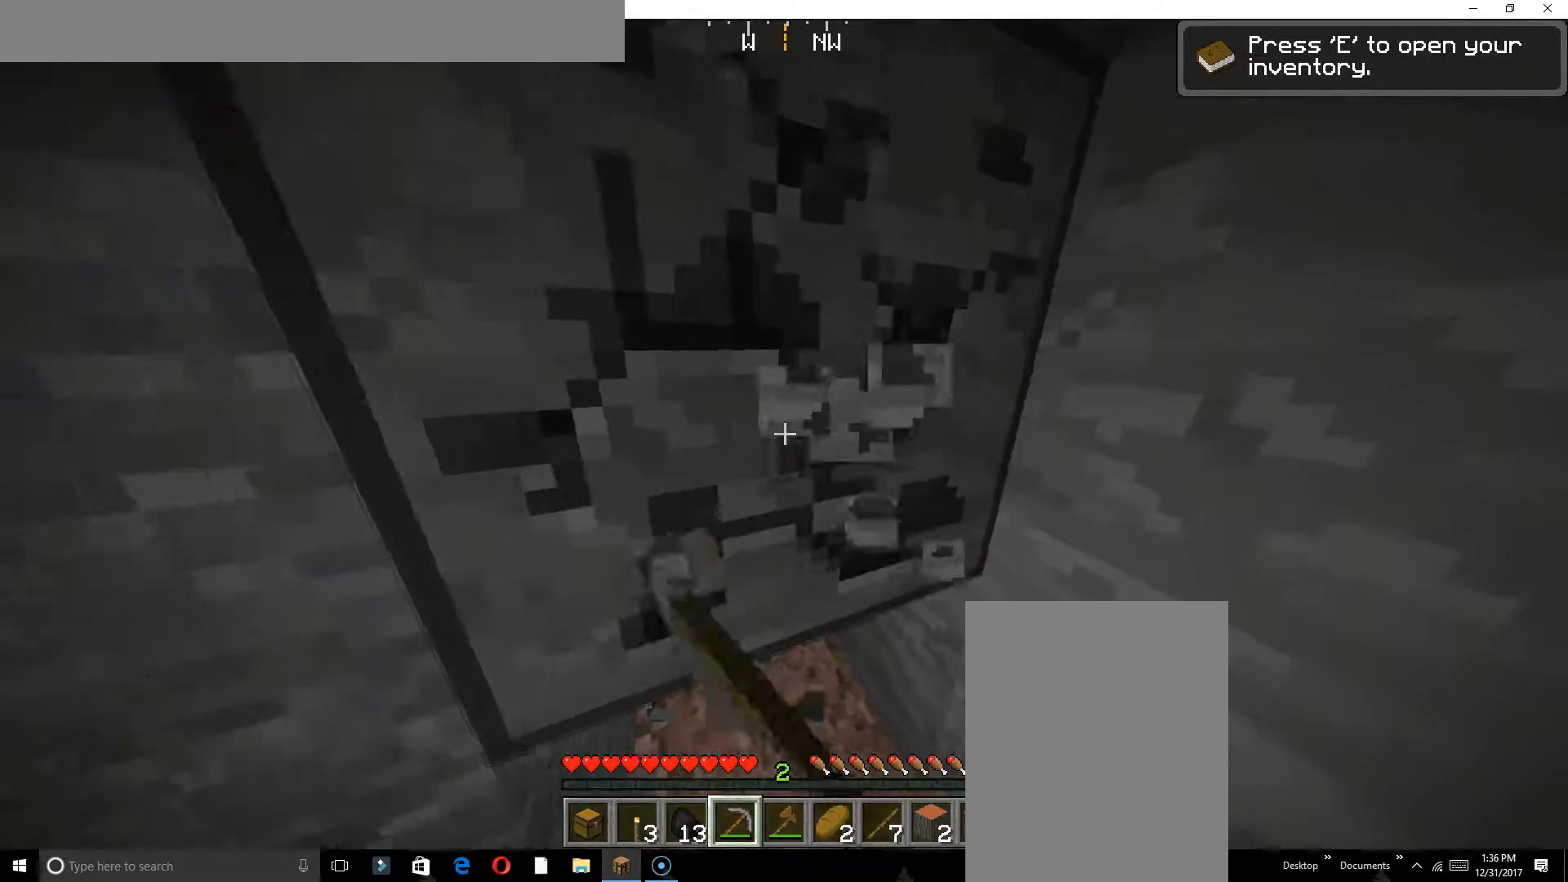
{"keys": ["w"], "events": []}
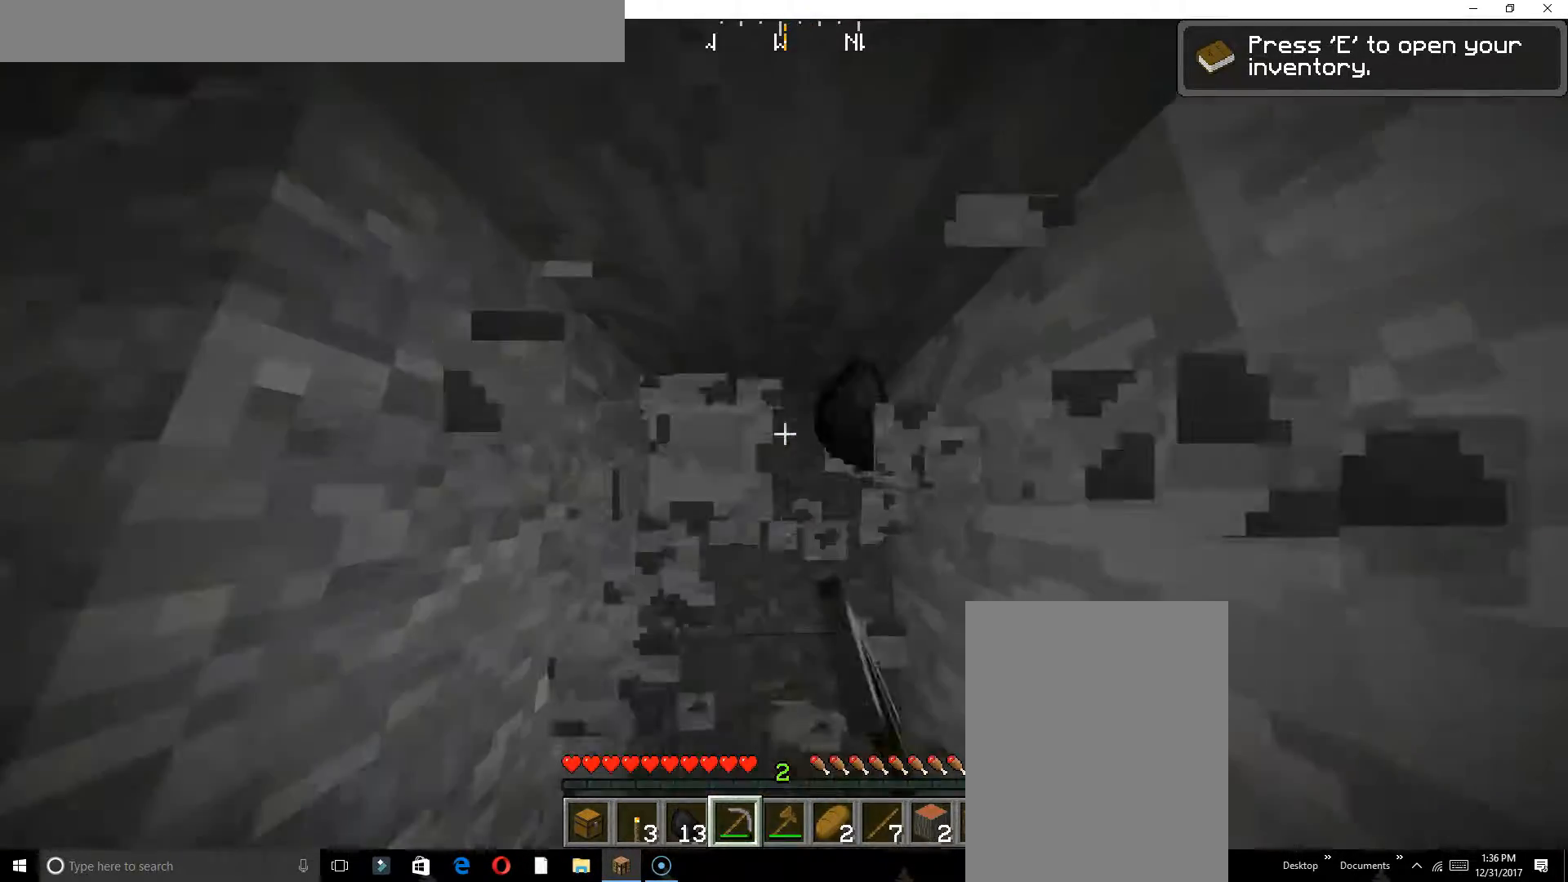
{"keys": ["w"], "events": [[350, "a", "down"], [433, "a", "up"]]}
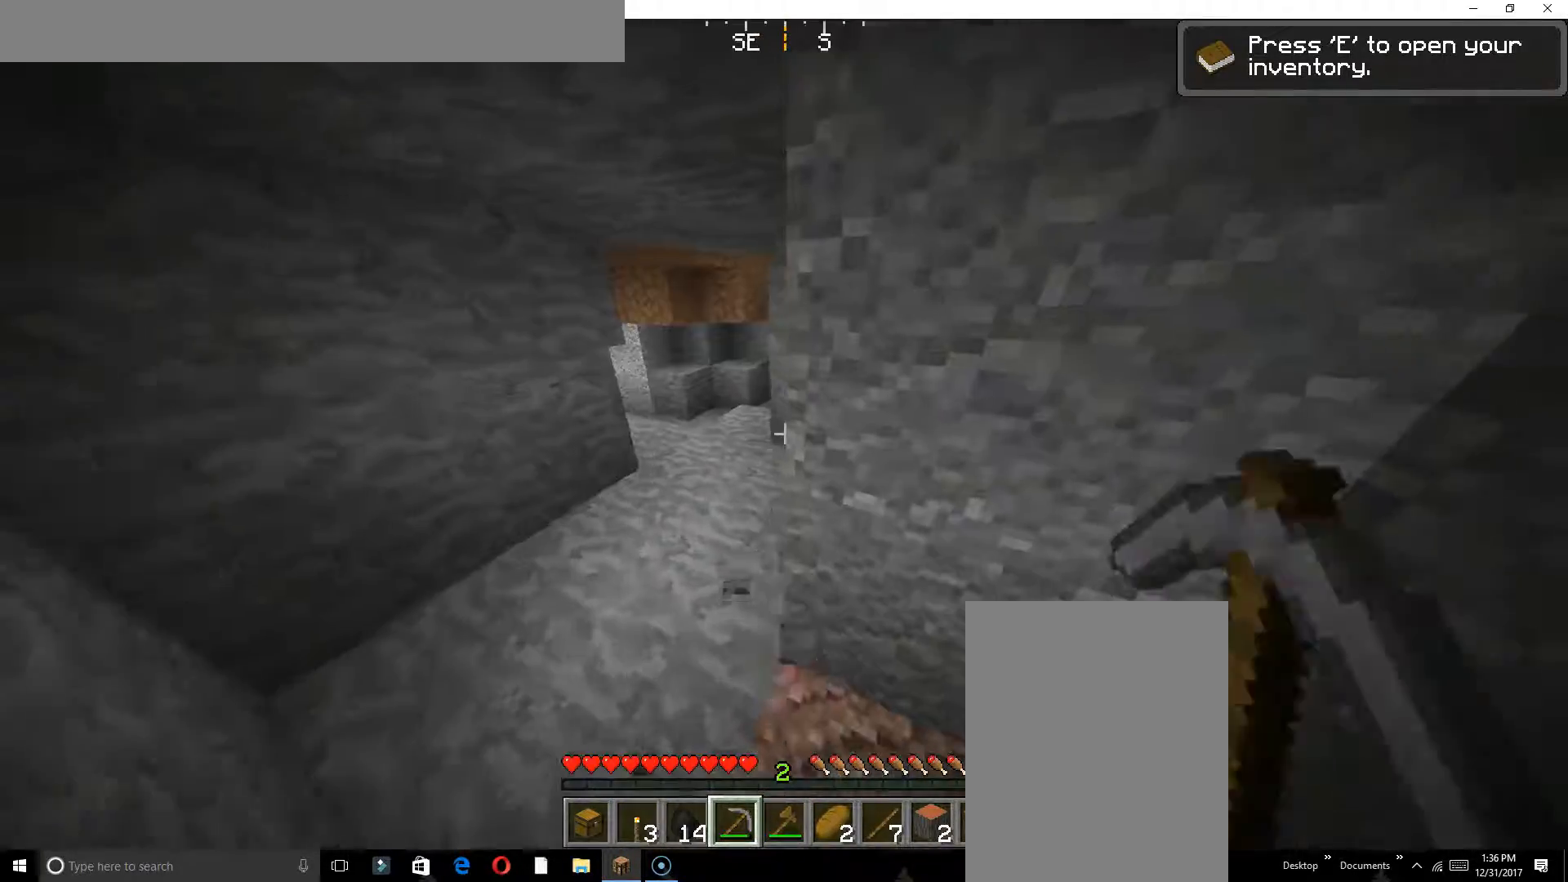
{"keys": ["w"], "events": []}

*Task item*. Omit the pictures, and quote the material above exactly as given.

*Your response*.
{"keys": ["w"], "events": []}
{"keys": ["w"], "events": [[350, "a", "down"], [433, "a", "up"]]}
{"keys": ["w"], "events": []}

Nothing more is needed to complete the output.